I do like the blend function on the Sparkle Drive I’m using, but in listening to the clips in this thread, blend knob or not, the Fender sounds MUCH better to my ear.

The Mini Vent sounds like a cheezy chorus.


----------



## Brian Johnston (Feb 24, 2019)

player99 said:


> The vent guy is German and doesn't play guitar. That's why they are never designed so a guitar player would like them. I had the first vent and there were so many flaws... Like the in jack on the left and out on the right.


Check out the Micro Vent 16 (which emulates the Vibratone)... and even the Micro Vent 122... both of which has the usual input/output on the sides.


----------



## player99 (Sep 5, 2019)

Brian Johnston said:


> Check out the Micro Vent 16 (which emulates the Vibratone)... and even the Micro Vent 122... both of which has the usual input/output on the sides.


I know but they don't have all the other controls.


----------



## Brian Johnston (Feb 24, 2019)

player99 said:


> I know but they don't have all the other controls.


You were referencing the pedals not being set up for a guitar player and that's what I was referring to. From the demos I've heard, not sure if a person needs any more controls than what's available, but that's me. Typically we find 1-2 settings and leave it there. Who messes with 20 different Leslie settings over a number of songs, etc.?


----------



## Jim Jones (Sep 18, 2006)

I ended up grabbing Pete’s Hammond pedal so I’m hoping that’ll scratch the Leslie itch for me!

Thanks for all the comments, guys.


----------



## player99 (Sep 5, 2019)

Brian Johnston said:


> You were referencing the pedals not being set up for a guitar player and that's what I was referring to. From the demos I've heard, not sure if a person needs any more controls than what's available, but that's me. Typically we find 1-2 settings and leave it there. Who messes with 20 different Leslie settings over a number of songs, etc.?
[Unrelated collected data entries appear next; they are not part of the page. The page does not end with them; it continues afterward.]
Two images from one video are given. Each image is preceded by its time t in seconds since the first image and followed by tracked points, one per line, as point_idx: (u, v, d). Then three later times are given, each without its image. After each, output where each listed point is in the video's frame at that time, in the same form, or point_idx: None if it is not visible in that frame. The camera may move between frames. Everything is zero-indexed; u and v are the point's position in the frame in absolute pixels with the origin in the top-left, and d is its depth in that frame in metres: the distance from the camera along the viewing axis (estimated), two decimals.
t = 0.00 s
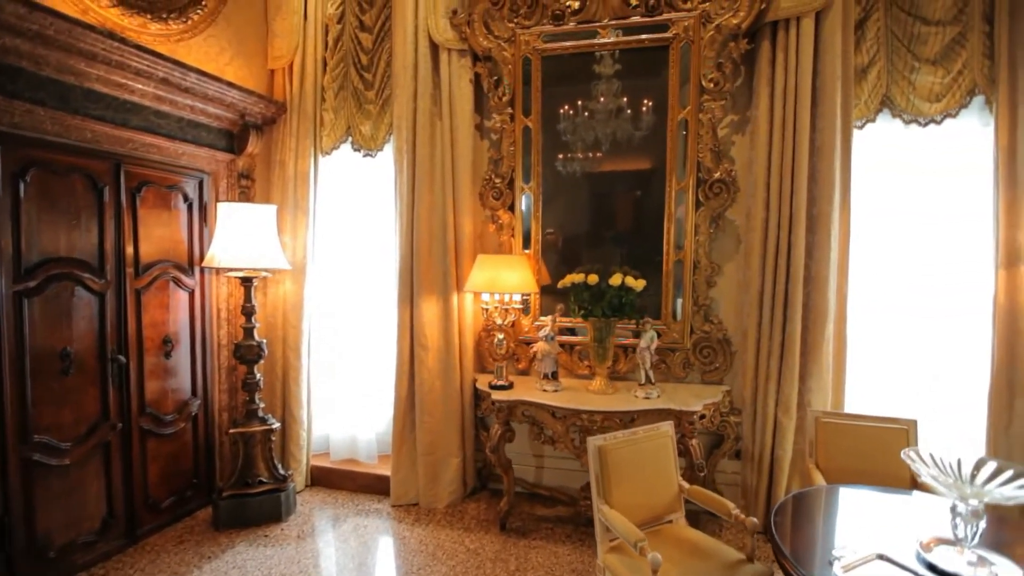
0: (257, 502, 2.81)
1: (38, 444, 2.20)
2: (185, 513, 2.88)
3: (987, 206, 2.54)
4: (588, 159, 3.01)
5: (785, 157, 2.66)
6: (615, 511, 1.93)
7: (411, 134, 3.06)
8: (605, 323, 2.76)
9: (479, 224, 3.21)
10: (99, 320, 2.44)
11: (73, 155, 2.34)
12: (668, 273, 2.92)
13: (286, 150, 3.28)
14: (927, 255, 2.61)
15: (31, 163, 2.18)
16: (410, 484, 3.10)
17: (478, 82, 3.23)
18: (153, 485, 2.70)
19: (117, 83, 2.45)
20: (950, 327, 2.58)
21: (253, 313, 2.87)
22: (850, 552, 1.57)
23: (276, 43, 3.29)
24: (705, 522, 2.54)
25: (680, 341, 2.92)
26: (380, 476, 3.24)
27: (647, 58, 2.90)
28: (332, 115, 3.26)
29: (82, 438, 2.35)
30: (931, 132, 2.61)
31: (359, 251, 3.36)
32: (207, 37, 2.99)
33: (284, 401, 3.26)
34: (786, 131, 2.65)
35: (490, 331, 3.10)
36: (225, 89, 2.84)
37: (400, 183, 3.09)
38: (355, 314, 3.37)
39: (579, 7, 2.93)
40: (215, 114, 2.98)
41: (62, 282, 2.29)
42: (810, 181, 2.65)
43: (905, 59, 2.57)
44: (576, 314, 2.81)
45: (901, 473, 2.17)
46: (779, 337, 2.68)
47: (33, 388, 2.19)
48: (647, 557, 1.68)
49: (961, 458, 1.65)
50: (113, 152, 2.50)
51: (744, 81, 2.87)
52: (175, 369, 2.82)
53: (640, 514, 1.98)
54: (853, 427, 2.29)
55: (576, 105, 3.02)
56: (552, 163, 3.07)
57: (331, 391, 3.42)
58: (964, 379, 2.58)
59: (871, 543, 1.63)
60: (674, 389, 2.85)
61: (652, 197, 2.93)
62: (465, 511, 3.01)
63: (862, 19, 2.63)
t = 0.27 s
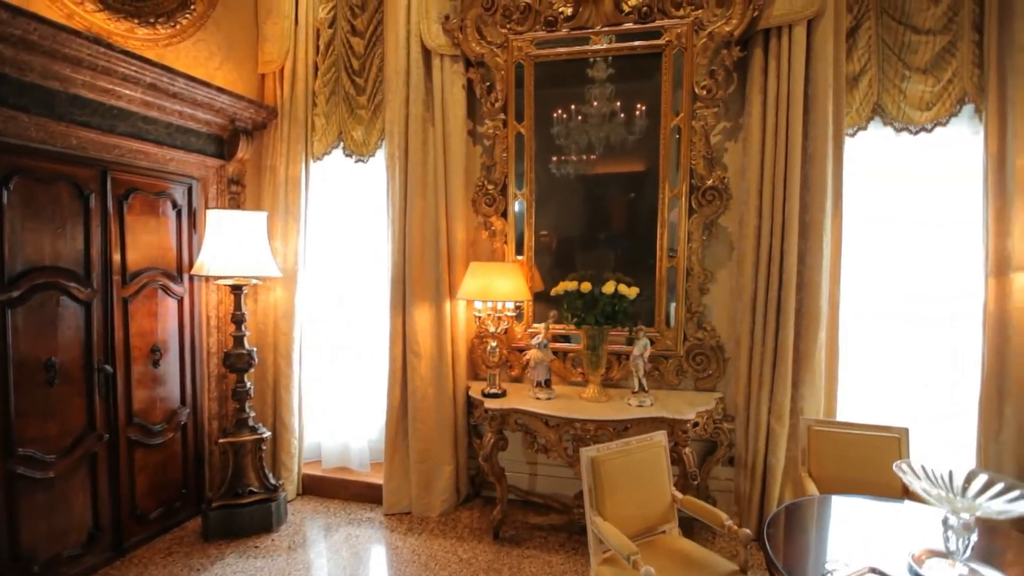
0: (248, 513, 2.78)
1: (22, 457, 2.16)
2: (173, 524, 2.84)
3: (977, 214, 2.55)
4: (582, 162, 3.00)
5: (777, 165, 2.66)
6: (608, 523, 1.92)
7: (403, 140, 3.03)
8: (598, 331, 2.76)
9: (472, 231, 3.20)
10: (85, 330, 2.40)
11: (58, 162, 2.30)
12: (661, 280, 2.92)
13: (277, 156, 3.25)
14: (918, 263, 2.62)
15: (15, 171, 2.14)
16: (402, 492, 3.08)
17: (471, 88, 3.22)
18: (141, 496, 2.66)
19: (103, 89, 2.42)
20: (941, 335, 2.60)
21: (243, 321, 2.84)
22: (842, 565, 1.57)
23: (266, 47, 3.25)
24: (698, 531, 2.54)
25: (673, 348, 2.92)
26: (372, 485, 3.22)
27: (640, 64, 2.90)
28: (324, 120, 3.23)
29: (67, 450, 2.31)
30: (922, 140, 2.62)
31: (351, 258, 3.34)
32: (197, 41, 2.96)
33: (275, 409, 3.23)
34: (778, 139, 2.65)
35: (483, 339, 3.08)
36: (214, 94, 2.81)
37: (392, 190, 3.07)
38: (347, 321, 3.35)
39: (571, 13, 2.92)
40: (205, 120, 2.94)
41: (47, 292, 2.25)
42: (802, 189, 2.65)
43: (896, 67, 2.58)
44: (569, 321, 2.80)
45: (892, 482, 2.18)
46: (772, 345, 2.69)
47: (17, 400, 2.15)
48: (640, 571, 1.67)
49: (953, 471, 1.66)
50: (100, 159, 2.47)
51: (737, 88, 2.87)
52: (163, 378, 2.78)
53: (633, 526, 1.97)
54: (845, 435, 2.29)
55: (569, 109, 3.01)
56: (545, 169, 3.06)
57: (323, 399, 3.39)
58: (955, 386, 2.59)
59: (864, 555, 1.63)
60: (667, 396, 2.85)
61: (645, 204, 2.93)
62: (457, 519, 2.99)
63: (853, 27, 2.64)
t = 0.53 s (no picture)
0: (238, 522, 2.75)
1: (6, 469, 2.12)
2: (162, 533, 2.80)
3: (967, 220, 2.57)
4: (577, 163, 3.00)
5: (770, 171, 2.66)
6: (601, 532, 1.91)
7: (395, 145, 3.01)
8: (591, 337, 2.75)
9: (465, 236, 3.18)
10: (72, 338, 2.36)
11: (44, 167, 2.26)
12: (655, 285, 2.92)
13: (268, 160, 3.22)
14: (909, 269, 2.64)
15: None
16: (395, 499, 3.05)
17: (463, 92, 3.20)
18: (129, 505, 2.62)
19: (89, 93, 2.38)
20: (932, 340, 2.61)
21: (234, 328, 2.80)
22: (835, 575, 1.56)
23: (257, 51, 3.22)
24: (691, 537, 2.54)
25: (667, 354, 2.92)
26: (364, 492, 3.19)
27: (633, 69, 2.90)
28: (315, 124, 3.20)
29: (53, 461, 2.27)
30: (913, 147, 2.64)
31: (343, 264, 3.31)
32: (186, 44, 2.92)
33: (266, 416, 3.20)
34: (771, 145, 2.65)
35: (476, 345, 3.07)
36: (204, 98, 2.78)
37: (385, 195, 3.05)
38: (339, 327, 3.32)
39: (564, 18, 2.91)
40: (194, 124, 2.91)
41: (32, 300, 2.21)
42: (795, 195, 2.66)
43: (887, 74, 2.60)
44: (562, 327, 2.79)
45: (885, 489, 2.18)
46: (765, 350, 2.69)
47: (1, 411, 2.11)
48: None
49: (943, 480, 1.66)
50: (87, 164, 2.43)
51: (730, 94, 2.87)
52: (152, 385, 2.75)
53: (627, 535, 1.97)
54: (838, 442, 2.30)
55: (563, 112, 3.00)
56: (539, 173, 3.05)
57: (314, 405, 3.37)
58: (945, 391, 2.60)
59: (856, 563, 1.63)
60: (661, 402, 2.84)
61: (638, 209, 2.93)
62: (451, 526, 2.97)
63: (845, 34, 2.65)
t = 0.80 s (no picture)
0: (226, 532, 2.71)
1: None
2: (148, 544, 2.76)
3: (955, 227, 2.58)
4: (569, 166, 2.98)
5: (761, 177, 2.67)
6: (593, 543, 1.90)
7: (385, 150, 2.99)
8: (583, 344, 2.74)
9: (456, 242, 3.16)
10: (53, 347, 2.32)
11: (24, 173, 2.21)
12: (646, 291, 2.91)
13: (256, 165, 3.19)
14: (898, 275, 2.65)
15: None
16: (386, 508, 3.03)
17: (454, 97, 3.18)
18: (113, 517, 2.57)
19: (71, 97, 2.33)
20: (921, 346, 2.63)
21: (221, 335, 2.76)
22: None
23: (244, 54, 3.18)
24: (683, 544, 2.54)
25: (659, 360, 2.91)
26: (355, 500, 3.16)
27: (625, 75, 2.89)
28: (304, 129, 3.17)
29: (33, 473, 2.22)
30: (902, 154, 2.65)
31: (333, 270, 3.28)
32: (172, 47, 2.88)
33: (255, 423, 3.16)
34: (761, 151, 2.66)
35: (467, 351, 3.05)
36: (190, 101, 2.73)
37: (375, 201, 3.02)
38: (329, 334, 3.29)
39: (555, 23, 2.89)
40: (180, 128, 2.86)
41: (12, 309, 2.16)
42: (785, 201, 2.66)
43: (877, 81, 2.61)
44: (554, 334, 2.78)
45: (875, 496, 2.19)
46: (756, 357, 2.69)
47: None
48: None
49: (932, 491, 1.67)
50: (69, 169, 2.38)
51: (721, 100, 2.88)
52: (137, 394, 2.70)
53: (618, 545, 1.96)
54: (829, 448, 2.30)
55: (555, 115, 2.99)
56: (531, 178, 3.03)
57: (304, 412, 3.33)
58: (934, 397, 2.62)
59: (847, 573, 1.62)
60: (652, 408, 2.84)
61: (630, 215, 2.92)
62: (442, 534, 2.95)
63: (835, 41, 2.66)
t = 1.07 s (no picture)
0: (213, 543, 2.67)
1: None
2: (134, 556, 2.71)
3: (943, 233, 2.60)
4: (562, 168, 2.97)
5: (751, 184, 2.67)
6: (585, 554, 1.89)
7: (375, 155, 2.96)
8: (574, 351, 2.73)
9: (446, 247, 3.14)
10: (34, 357, 2.27)
11: (4, 179, 2.17)
12: (638, 296, 2.91)
13: (244, 169, 3.15)
14: (888, 282, 2.66)
15: None
16: (376, 516, 2.99)
17: (445, 101, 3.16)
18: (97, 529, 2.53)
19: (52, 101, 2.28)
20: (909, 351, 2.65)
21: (208, 343, 2.72)
22: None
23: (232, 57, 3.14)
24: (675, 551, 2.53)
25: (650, 366, 2.91)
26: (345, 509, 3.12)
27: (616, 80, 2.88)
28: (293, 133, 3.13)
29: (14, 485, 2.17)
30: (891, 160, 2.67)
31: (322, 275, 3.25)
32: (157, 50, 2.84)
33: (243, 431, 3.11)
34: (752, 157, 2.66)
35: (458, 358, 3.02)
36: (176, 105, 2.69)
37: (364, 206, 2.99)
38: (318, 340, 3.25)
39: (547, 28, 2.88)
40: (166, 132, 2.82)
41: None
42: (776, 208, 2.67)
43: (866, 88, 2.62)
44: (545, 341, 2.76)
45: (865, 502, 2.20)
46: (747, 363, 2.69)
47: None
48: None
49: (922, 502, 1.67)
50: (51, 175, 2.33)
51: (712, 105, 2.88)
52: (122, 403, 2.65)
53: (610, 555, 1.94)
54: (820, 455, 2.30)
55: (547, 119, 2.97)
56: (522, 183, 3.01)
57: (293, 420, 3.29)
58: (923, 402, 2.63)
59: None
60: (644, 414, 2.83)
61: (622, 221, 2.92)
62: (433, 543, 2.92)
63: (825, 48, 2.67)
If you're OK with a guy in German who doesn't play guitar fixing and locking all the settings, then you will be happy. I like having all the options available on the Fender and Hammond pedals. How about you buy the Fender pedal, send it to me and I will crazy glue the knobs where I like them so you can't change them.


----------



## Jim Jones (Sep 18, 2006)

I don’t know about the newest Vent pedals but it’s my understanding the Mini Vent (2 footswitches), can be tweaked in essentially all the parameters as the original Vent. Those settings are saved and then for stage use you’re just changing speeds and braking. I personally like that idea a lot.


----------



## Brian Johnston (Feb 24, 2019)

player99 said:


> If you're OK with a guy in German who doesn't play guitar fixing and locking all the settings, then you will be happy. I like having all the options available on the Fender and Hammond pedals. How about you buy the Fender pedal, send it to me and I will crazy glue the knobs where I like them so you can't change them.


My eyes must be playing tricks on me because the demo I saw on these two pedals clearly shows knobs being turned and parameters/sounds changing.


----------



## player99 (Sep 5, 2019)

Brian Johnston said:


> My eyes must be playing tricks on me because the demo I saw on these two pedals clearly shows knobs being turned and parameters/sounds changing.


There are a few knobs, just not all of them.


----------



## Brian Johnston (Feb 24, 2019)

player99 said:


> There are a few knobs, just not all of them.


No kidding... that was already established. You then suggested that everything is locked in place by some German guy and crazy gluing the knobs on a Fender pedal to equal the same results. Whatever... I promise not to reply to any future posts.


----------



## player99 (Sep 5, 2019)

Brian Johnston said:


> No kidding... that was already established. You then suggested that everything is locked in place by some German guy and crazy gluing the knobs on a Fender pedal to equal the same results. Whatever... I promise not to reply to any future posts.


Cool story brah.


----------